LED illumination is awesome for epifluorescence. No mechanical shutters, no changing mercury lamps every 200 hours, no hot lamphouses, no worries about letting it cool down before turning the lamp back on, less wasted electricity, immediately ready to use after turning it on, etc.
We have a Lumencor SpectraX on our Nikon TE2000 scope and we love it. It contains multiple LED that are independently triggerable. For high-speed imaging, we bought one new Chroma quad-band dichroic and emission filter set, as well as 4 separate single-band emission filters for our emission filter wheel (although this latter set is not absolutely necessary).
The amazing thing is to be able to run color sequences at the frame rate of the camera (because the SpectraX accepts TTL triggering of each line independently). It is beautiful to see the rainbow of light flashing out of the scope at 20+ frames per second!
We haven’t run into any issues with brightness: the SpectraX is bright enough for all our cell imaging experiments. Typically, we run it at 20% power. That said, I’m aware that the very bright peaks in an arc lamp spectrum (e.g. UV, 435, 546) aren’t there in the LED spectra. So for FRAP or something, you may not be able to bleach as fast.

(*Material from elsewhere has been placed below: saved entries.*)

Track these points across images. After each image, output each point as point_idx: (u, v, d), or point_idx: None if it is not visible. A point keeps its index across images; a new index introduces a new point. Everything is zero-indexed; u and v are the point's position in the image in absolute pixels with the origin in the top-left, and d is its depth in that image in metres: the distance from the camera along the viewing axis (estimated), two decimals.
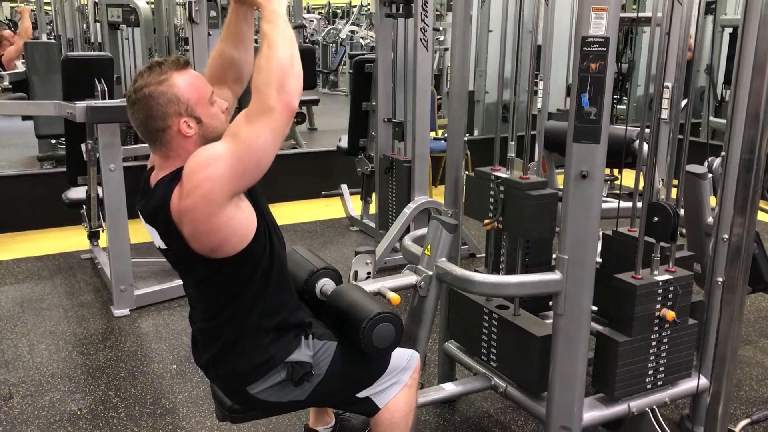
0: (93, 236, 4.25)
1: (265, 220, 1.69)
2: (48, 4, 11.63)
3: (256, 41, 1.79)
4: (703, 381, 2.31)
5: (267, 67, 1.53)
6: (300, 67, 1.56)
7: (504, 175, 2.24)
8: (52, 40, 8.96)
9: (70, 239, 4.63)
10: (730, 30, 6.40)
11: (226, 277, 1.66)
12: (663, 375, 2.21)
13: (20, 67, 6.44)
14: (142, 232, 1.71)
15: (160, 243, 1.68)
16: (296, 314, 1.78)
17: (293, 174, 5.64)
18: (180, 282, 3.69)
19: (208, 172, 1.52)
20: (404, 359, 1.94)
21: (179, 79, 1.60)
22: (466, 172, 2.41)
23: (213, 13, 3.77)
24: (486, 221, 2.26)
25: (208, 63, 1.83)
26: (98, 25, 6.88)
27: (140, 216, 1.72)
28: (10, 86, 5.88)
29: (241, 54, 1.80)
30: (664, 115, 2.83)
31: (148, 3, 6.12)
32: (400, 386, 1.92)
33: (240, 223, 1.60)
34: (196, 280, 1.74)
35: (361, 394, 1.88)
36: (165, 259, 1.75)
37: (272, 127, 1.52)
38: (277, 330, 1.73)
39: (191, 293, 1.81)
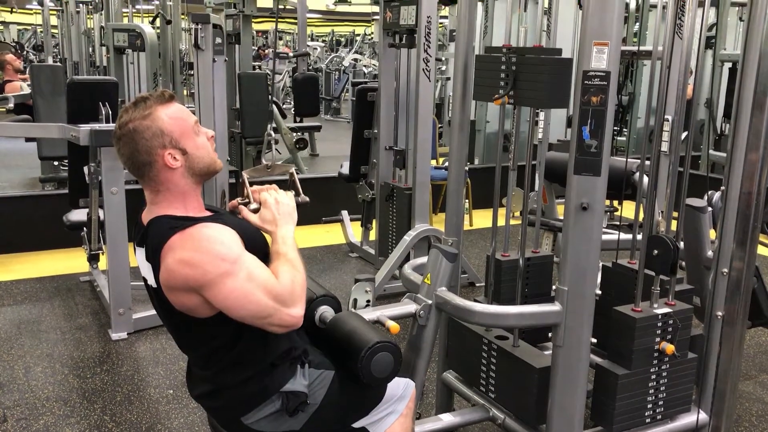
0: (93, 259, 4.25)
1: None
2: (55, 27, 11.76)
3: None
4: (703, 416, 2.29)
5: (292, 278, 1.62)
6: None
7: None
8: (58, 63, 9.05)
9: (70, 261, 4.63)
10: (729, 65, 6.46)
11: (211, 335, 1.66)
12: (662, 409, 2.20)
13: (25, 89, 6.49)
14: None
15: (152, 281, 1.66)
16: (291, 352, 1.76)
17: None
18: None
19: (207, 262, 1.53)
20: (400, 388, 1.93)
21: (163, 112, 1.62)
22: (476, 51, 2.32)
23: (218, 40, 3.81)
24: (496, 96, 2.15)
25: None
26: (104, 48, 6.95)
27: (134, 251, 1.72)
28: (13, 108, 5.93)
29: None
30: (664, 147, 2.85)
31: (153, 28, 6.19)
32: (396, 416, 1.91)
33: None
34: (185, 335, 1.74)
35: (357, 424, 1.86)
36: None
37: (272, 311, 1.58)
38: (272, 365, 1.72)
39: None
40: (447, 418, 2.44)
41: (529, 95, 2.08)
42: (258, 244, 1.71)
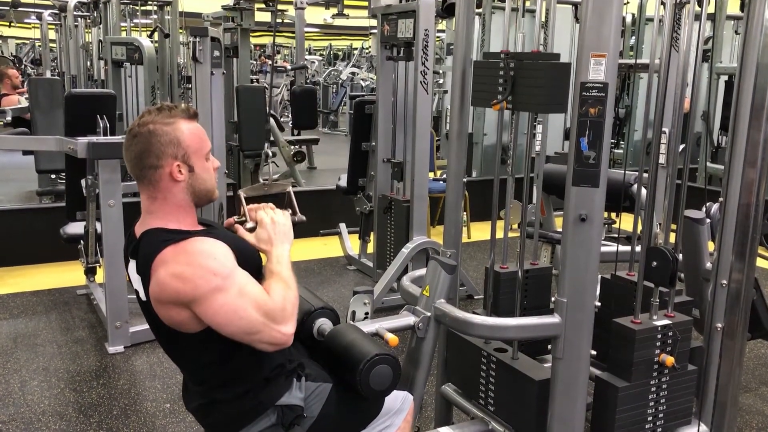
0: (90, 272, 4.23)
1: None
2: (53, 41, 11.79)
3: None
4: (704, 429, 2.28)
5: (284, 296, 1.62)
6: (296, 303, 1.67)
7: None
8: (56, 77, 9.06)
9: (67, 274, 4.61)
10: (726, 77, 6.50)
11: (201, 351, 1.65)
12: (662, 422, 2.19)
13: (23, 102, 6.49)
14: None
15: (143, 294, 1.65)
16: (286, 366, 1.74)
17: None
18: None
19: (199, 276, 1.53)
20: (398, 401, 1.92)
21: (185, 125, 1.65)
22: (474, 59, 2.32)
23: (216, 54, 3.82)
24: (494, 101, 2.14)
25: None
26: (101, 62, 6.96)
27: (125, 263, 1.71)
28: (11, 121, 5.92)
29: None
30: (662, 160, 2.86)
31: (152, 42, 6.21)
32: (393, 429, 1.90)
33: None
34: (176, 350, 1.73)
35: None
36: None
37: (262, 328, 1.58)
38: (266, 380, 1.71)
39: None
40: None
41: (528, 100, 2.07)
42: (251, 260, 1.71)
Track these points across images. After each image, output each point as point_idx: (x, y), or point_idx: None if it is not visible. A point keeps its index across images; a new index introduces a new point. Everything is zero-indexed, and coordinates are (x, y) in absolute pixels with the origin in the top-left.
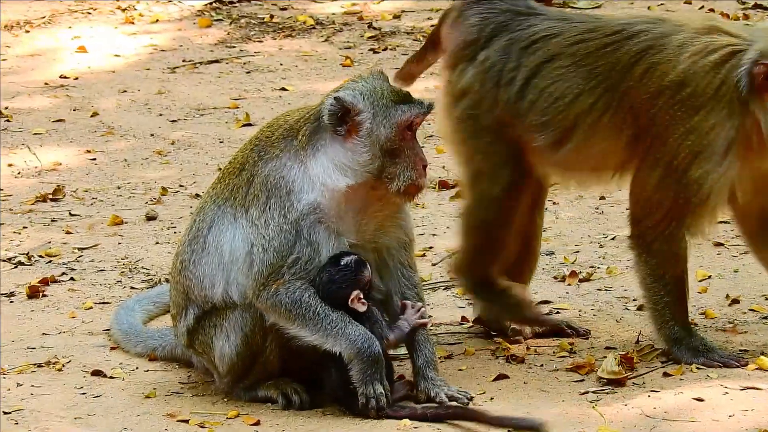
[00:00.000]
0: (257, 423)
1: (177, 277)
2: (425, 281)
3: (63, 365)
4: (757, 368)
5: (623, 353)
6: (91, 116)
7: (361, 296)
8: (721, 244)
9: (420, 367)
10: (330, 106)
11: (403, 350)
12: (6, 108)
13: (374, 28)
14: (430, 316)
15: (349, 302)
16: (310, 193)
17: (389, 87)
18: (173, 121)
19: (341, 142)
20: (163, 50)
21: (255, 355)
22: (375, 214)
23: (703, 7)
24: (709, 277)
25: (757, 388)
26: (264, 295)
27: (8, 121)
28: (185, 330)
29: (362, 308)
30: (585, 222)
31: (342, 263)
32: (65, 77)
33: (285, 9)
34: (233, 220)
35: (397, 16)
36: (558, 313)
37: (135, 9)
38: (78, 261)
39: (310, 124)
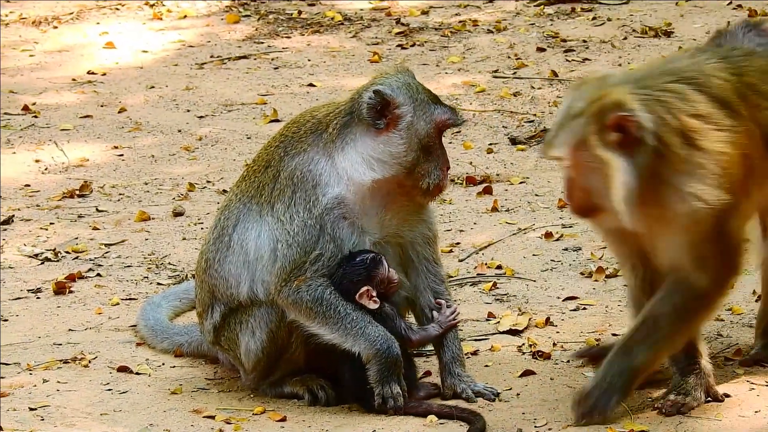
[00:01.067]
0: (283, 419)
1: (202, 276)
2: (452, 277)
3: (89, 361)
4: None
5: None
6: (119, 112)
7: (374, 294)
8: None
9: (447, 362)
10: (369, 100)
11: (429, 346)
12: (33, 104)
13: (402, 24)
14: (458, 313)
15: (357, 297)
16: (335, 186)
17: (421, 85)
18: (200, 117)
19: (373, 136)
20: (190, 46)
21: (280, 351)
22: (398, 209)
23: (731, 2)
24: None
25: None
26: (285, 291)
27: (36, 117)
28: (211, 327)
29: (373, 305)
30: None
31: (357, 259)
32: (93, 73)
33: (313, 5)
34: (258, 217)
35: (425, 12)
36: (585, 309)
37: (163, 5)
38: (105, 257)
39: (341, 117)
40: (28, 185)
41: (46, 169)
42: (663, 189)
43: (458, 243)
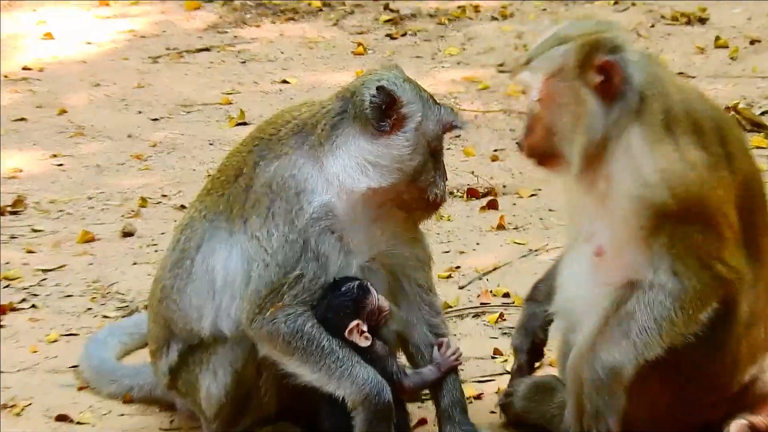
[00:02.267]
0: None
1: (157, 308)
2: (451, 307)
3: (22, 409)
4: None
5: None
6: (58, 114)
7: (364, 328)
8: None
9: (445, 408)
10: (373, 98)
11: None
12: None
13: (391, 10)
14: (459, 351)
15: (346, 333)
16: (323, 193)
17: (419, 86)
18: (154, 119)
19: (371, 138)
20: (143, 37)
21: (248, 395)
22: (390, 226)
23: None
24: None
25: None
26: (259, 321)
27: None
28: (167, 368)
29: (364, 342)
30: None
31: (342, 289)
32: (28, 69)
33: None
34: (228, 236)
35: None
36: None
37: None
38: (41, 285)
39: (331, 118)
40: None
41: None
42: (618, 159)
43: (458, 267)
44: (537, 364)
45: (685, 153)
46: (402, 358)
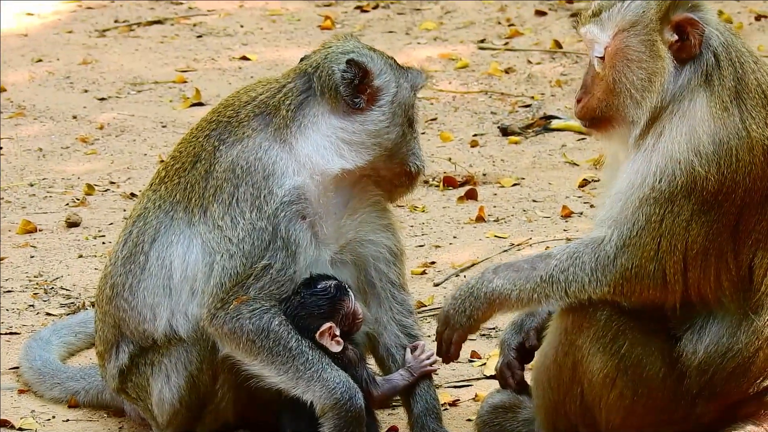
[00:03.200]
0: None
1: (106, 307)
2: (425, 306)
3: None
4: None
5: None
6: None
7: (337, 332)
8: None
9: (418, 415)
10: (345, 73)
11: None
12: None
13: None
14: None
15: (317, 335)
16: (295, 176)
17: (379, 51)
18: (102, 99)
19: (343, 116)
20: (89, 8)
21: (203, 400)
22: (362, 210)
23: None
24: None
25: None
26: (221, 316)
27: None
28: (116, 371)
29: (335, 347)
30: None
31: (319, 287)
32: None
33: None
34: (187, 227)
35: None
36: None
37: None
38: None
39: (295, 97)
40: None
41: None
42: (677, 120)
43: (433, 262)
44: (529, 366)
45: (750, 129)
46: (371, 361)
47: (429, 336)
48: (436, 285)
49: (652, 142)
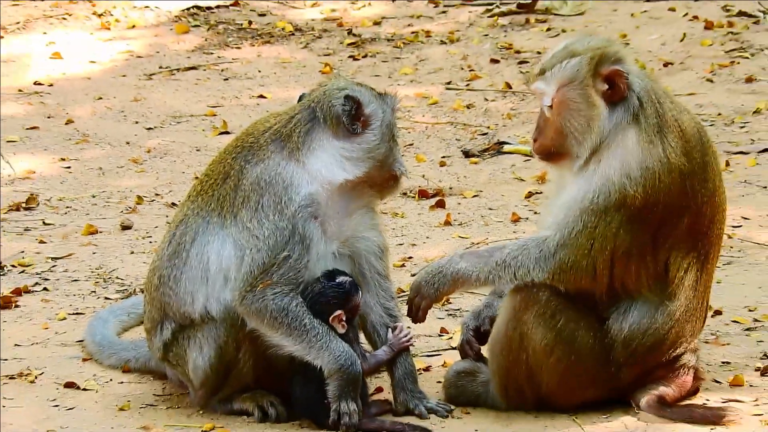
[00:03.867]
0: None
1: (154, 294)
2: (404, 292)
3: (36, 377)
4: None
5: None
6: (66, 123)
7: (344, 318)
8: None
9: (399, 378)
10: (344, 106)
11: None
12: None
13: (354, 35)
14: (411, 334)
15: (330, 319)
16: (309, 185)
17: (362, 83)
18: (149, 128)
19: (344, 138)
20: (139, 56)
21: (228, 367)
22: (357, 212)
23: (687, 14)
24: None
25: (739, 401)
26: (250, 297)
27: None
28: (161, 344)
29: (341, 330)
30: None
31: (337, 281)
32: (39, 84)
33: (264, 15)
34: (221, 229)
35: (377, 23)
36: None
37: (111, 14)
38: (52, 271)
39: (303, 125)
40: None
41: None
42: (612, 150)
43: (410, 257)
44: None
45: (670, 156)
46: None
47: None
48: (413, 275)
49: (593, 168)
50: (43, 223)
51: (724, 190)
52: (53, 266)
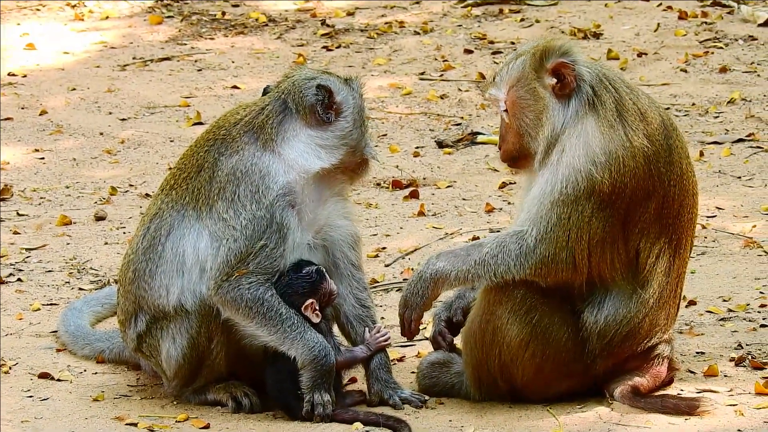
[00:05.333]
0: (207, 426)
1: (128, 287)
2: (378, 282)
3: (10, 368)
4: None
5: None
6: (40, 114)
7: (317, 307)
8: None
9: (373, 369)
10: (317, 96)
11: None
12: None
13: (327, 26)
14: (388, 334)
15: (302, 309)
16: (287, 174)
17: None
18: (123, 119)
19: (317, 127)
20: (113, 47)
21: (201, 358)
22: (330, 203)
23: (660, 4)
24: None
25: (713, 391)
26: (225, 287)
27: None
28: (135, 336)
29: (315, 319)
30: None
31: (304, 271)
32: (13, 75)
33: (237, 6)
34: (196, 222)
35: (350, 14)
36: None
37: (84, 5)
38: (26, 262)
39: (276, 116)
40: None
41: None
42: (574, 139)
43: (384, 248)
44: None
45: (632, 140)
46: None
47: (380, 306)
48: (387, 266)
49: (557, 159)
50: (17, 214)
51: (693, 175)
52: (27, 257)
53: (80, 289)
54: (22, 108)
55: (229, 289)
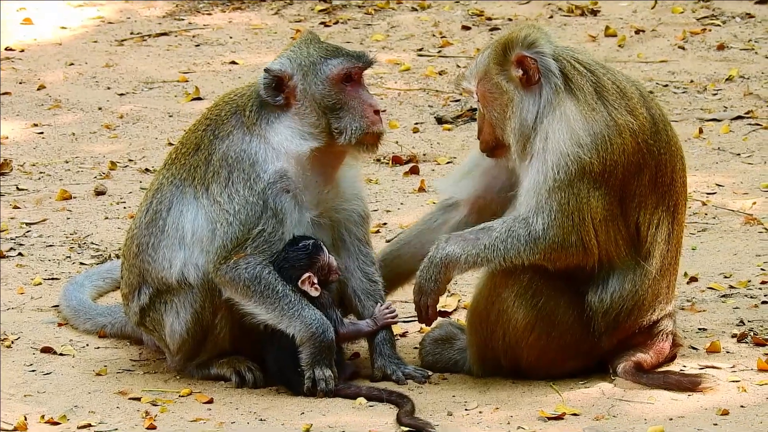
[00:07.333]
0: (210, 401)
1: (133, 260)
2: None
3: (12, 342)
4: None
5: None
6: (38, 89)
7: (315, 280)
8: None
9: (377, 344)
10: (263, 80)
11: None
12: None
13: (325, 1)
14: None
15: (300, 283)
16: (275, 162)
17: (318, 45)
18: (121, 94)
19: (288, 111)
20: (110, 22)
21: (205, 332)
22: (336, 183)
23: None
24: None
25: (715, 367)
26: (224, 268)
27: None
28: (138, 309)
29: (314, 293)
30: None
31: (300, 245)
32: (11, 49)
33: None
34: (193, 199)
35: None
36: None
37: None
38: (26, 236)
39: (255, 99)
40: None
41: None
42: (556, 123)
43: (385, 223)
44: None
45: (616, 118)
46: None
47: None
48: (388, 241)
49: (542, 146)
50: (17, 188)
51: (677, 138)
52: (28, 231)
53: (81, 263)
54: (20, 83)
55: (228, 270)
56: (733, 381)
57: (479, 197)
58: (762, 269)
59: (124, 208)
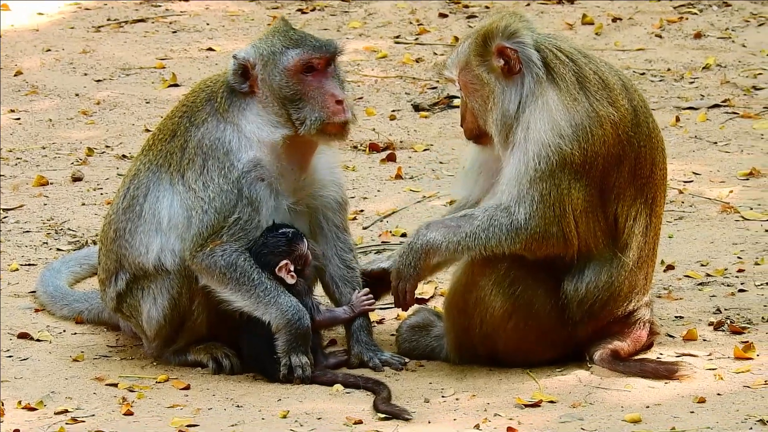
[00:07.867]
0: (187, 387)
1: (110, 246)
2: (356, 245)
3: None
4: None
5: None
6: (15, 75)
7: (291, 268)
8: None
9: (354, 331)
10: (231, 66)
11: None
12: None
13: None
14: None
15: (277, 270)
16: (249, 150)
17: (284, 33)
18: (98, 80)
19: (254, 98)
20: (87, 9)
21: (182, 318)
22: (313, 170)
23: None
24: None
25: (692, 355)
26: (200, 255)
27: None
28: (115, 295)
29: (290, 280)
30: None
31: (280, 231)
32: None
33: None
34: (169, 186)
35: None
36: None
37: None
38: (3, 222)
39: (226, 85)
40: None
41: None
42: (537, 113)
43: (362, 210)
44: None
45: (598, 110)
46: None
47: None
48: (365, 228)
49: (523, 136)
50: None
51: (659, 130)
52: (4, 217)
53: (58, 249)
54: None
55: (204, 258)
56: (710, 369)
57: (486, 191)
58: (738, 257)
59: (101, 194)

And, of course, a fancy illuminator like the Spectra X is not cheap. But for run-of-the-mill epi imaging, white-light sources like the Lumencor Sola might be a good option. Another downside is that the fans on the Spectra X are audible, but not annoying. Despite that minor issue and the cost, I highly recommend LED illumination (and the Spectra X, specifically).
I recommend you demo a few LED sources from a few companies (e.g. ScopeLED, Lumencor, Sutter, etc.) and make sure it will fit your needs.
* Make sure your camera supports TTL triggering of an external shutter.